Exercise input.
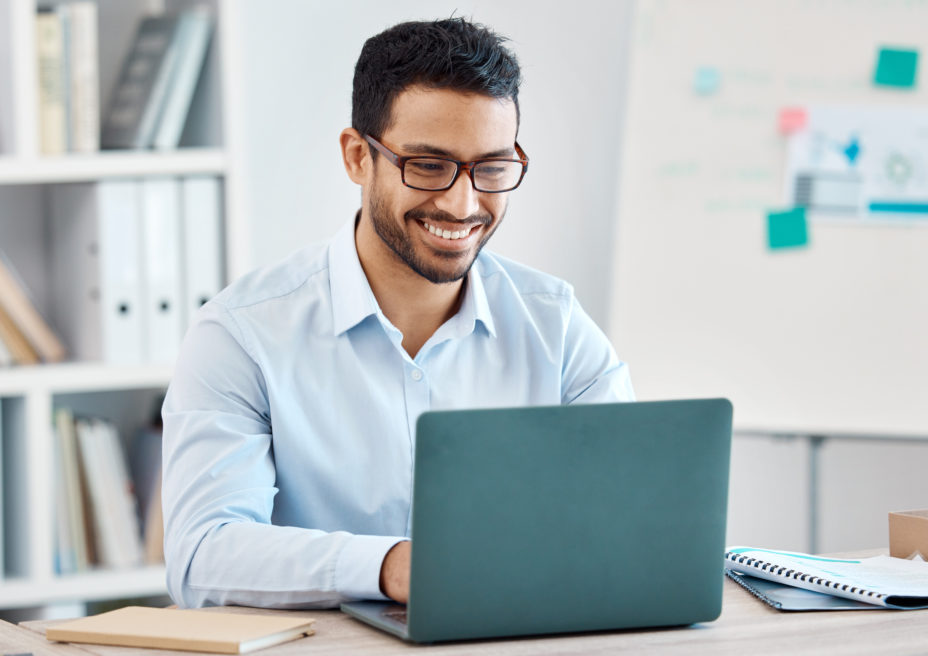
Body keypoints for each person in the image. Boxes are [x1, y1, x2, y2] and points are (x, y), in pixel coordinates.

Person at [162, 17, 634, 610]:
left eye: (490, 168)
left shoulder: (556, 326)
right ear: (359, 157)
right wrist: (391, 566)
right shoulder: (242, 334)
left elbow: (630, 521)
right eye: (429, 166)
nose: (463, 205)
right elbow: (202, 556)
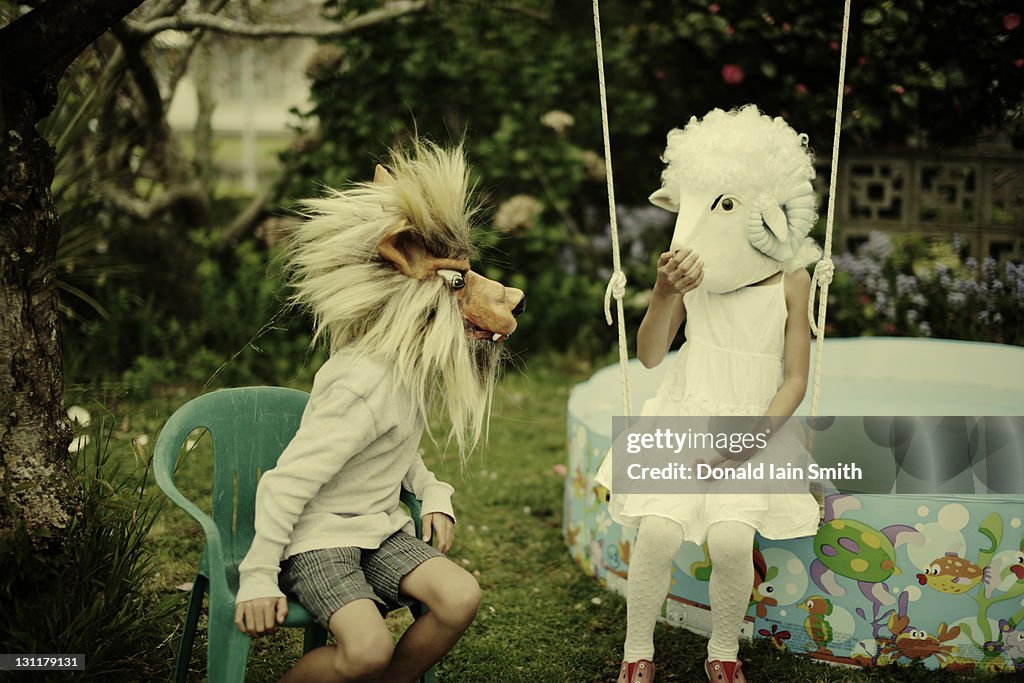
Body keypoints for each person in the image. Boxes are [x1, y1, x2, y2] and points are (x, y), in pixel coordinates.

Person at [233, 140, 525, 683]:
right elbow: (286, 483)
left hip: (381, 531)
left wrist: (434, 494)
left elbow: (396, 452)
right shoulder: (360, 383)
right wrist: (258, 576)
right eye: (455, 282)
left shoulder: (404, 370)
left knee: (460, 596)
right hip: (321, 541)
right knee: (365, 652)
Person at [597, 106, 823, 683]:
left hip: (752, 427)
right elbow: (650, 354)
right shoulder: (693, 279)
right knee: (657, 534)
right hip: (686, 412)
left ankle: (723, 651)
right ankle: (635, 654)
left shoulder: (794, 281)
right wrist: (663, 291)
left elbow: (794, 380)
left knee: (729, 541)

Exercise requirements. All that is wanted is each line, word for word, from the first line of the data to the one holding "right elbow: (202, 556)", with the pictures left out.

Written reply.
Body keypoints for each person in the image. Boxes are [x1, y1, x2, y2] and points are (x, y), in pixel coordinates.

Person at [162, 17, 634, 610]:
left eye: (490, 168)
left shoulder: (556, 326)
right ear: (359, 157)
right wrist: (391, 566)
right shoulder: (242, 334)
left elbow: (630, 521)
right eye: (429, 166)
nose: (463, 205)
right elbow: (202, 556)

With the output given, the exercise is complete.